» Brief 1
In the cigar review, what notes does the pre-light draw give?
» Brief 2
Rewrite the cigar review starting with "As soon as the" and going on through "note on the finish.", with "cedar" replaced by "oak".

» Exercise passage
As soon as the coffin is cracked open, bread dough and baker’s spice aromas hit the nose. The aromas from the foot of the cigar have more of the same, along with black cherry, damp earth, and natural tobacco. The body of the cigar has hints of cinnamon and cedar. The pre-light draw is slightly tight and gives notes of tart cherry, cabinet spice, and damp cedar, with a salty, mineral note on the finish.

Performance Notes:

First third: Espresso, cocoa bean, and damp earth get things started off. There is a small amount of white pepper present on the finish. Heavy cinnamon notes are also present that give a little tingle on the tongue. The retrohale has heavy notes of clove and cinnamon, with faint mineral notes and a lemony zest to the finish. Strength is medium, as is body and complexity. The cigar is burning well early on, with heavy smoke output, with an almost perfect draw. This is a great start for a cigar in this category.

» Given data
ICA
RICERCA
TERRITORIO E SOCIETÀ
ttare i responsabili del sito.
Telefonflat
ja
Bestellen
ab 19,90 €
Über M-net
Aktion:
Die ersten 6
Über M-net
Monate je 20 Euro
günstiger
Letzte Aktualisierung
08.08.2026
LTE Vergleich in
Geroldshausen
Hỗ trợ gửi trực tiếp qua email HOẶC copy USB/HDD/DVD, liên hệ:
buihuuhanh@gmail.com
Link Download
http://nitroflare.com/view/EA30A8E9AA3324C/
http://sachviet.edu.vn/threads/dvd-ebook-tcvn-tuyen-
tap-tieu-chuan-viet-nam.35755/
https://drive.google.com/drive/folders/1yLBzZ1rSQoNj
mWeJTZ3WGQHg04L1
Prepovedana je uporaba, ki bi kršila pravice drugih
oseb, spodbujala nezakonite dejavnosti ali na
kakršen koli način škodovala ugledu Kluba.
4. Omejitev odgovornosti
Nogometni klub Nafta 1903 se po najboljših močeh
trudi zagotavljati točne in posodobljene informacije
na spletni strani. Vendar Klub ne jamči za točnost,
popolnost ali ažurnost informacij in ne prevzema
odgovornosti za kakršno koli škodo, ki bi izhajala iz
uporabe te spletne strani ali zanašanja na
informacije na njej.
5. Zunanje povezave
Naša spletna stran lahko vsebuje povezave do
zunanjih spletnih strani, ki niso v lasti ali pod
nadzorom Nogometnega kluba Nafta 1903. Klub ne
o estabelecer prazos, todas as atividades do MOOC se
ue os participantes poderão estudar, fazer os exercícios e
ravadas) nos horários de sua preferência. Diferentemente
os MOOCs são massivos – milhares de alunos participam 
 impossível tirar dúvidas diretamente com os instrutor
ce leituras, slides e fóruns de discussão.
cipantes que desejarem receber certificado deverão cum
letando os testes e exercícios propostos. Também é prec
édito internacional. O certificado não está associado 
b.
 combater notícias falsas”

...

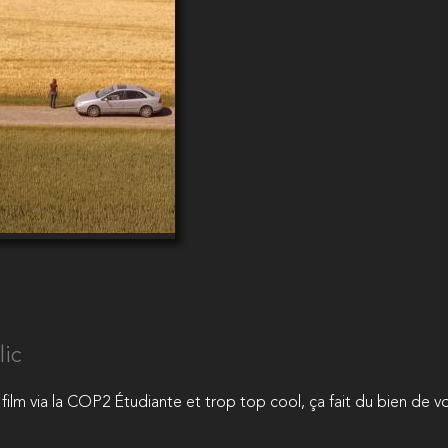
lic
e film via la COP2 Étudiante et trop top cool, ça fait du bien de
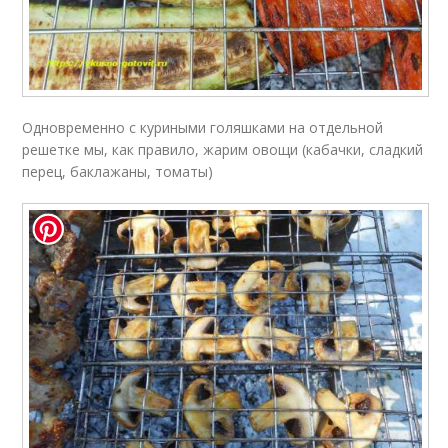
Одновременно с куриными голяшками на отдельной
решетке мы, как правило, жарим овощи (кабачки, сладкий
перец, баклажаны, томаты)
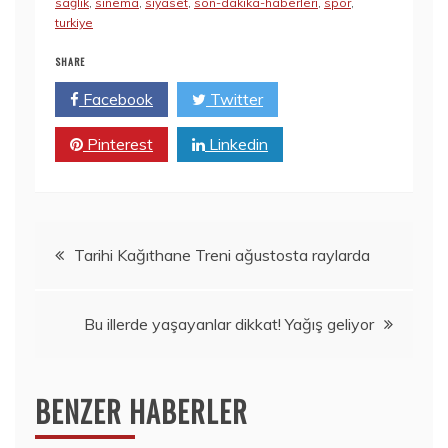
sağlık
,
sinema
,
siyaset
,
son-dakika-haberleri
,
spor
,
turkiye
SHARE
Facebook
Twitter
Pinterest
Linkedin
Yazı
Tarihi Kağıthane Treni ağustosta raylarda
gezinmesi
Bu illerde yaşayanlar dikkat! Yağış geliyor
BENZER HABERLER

» Solution 1
Tart cherry, cabinet spice, and damp cedar, with a salty, mineral note on the finish.

» Solution 2
As soon as the coffin is cracked open, bread dough and baker’s spice aromas hit the nose. The aromas from the foot of the cigar have more of the same, along with black cherry, damp earth, and natural tobacco. The body of the cigar has hints of cinnamon and oak. The pre-light draw is slightly tight and gives notes of tart cherry, cabinet spice, and damp oak, with a salty, mineral note on the finish.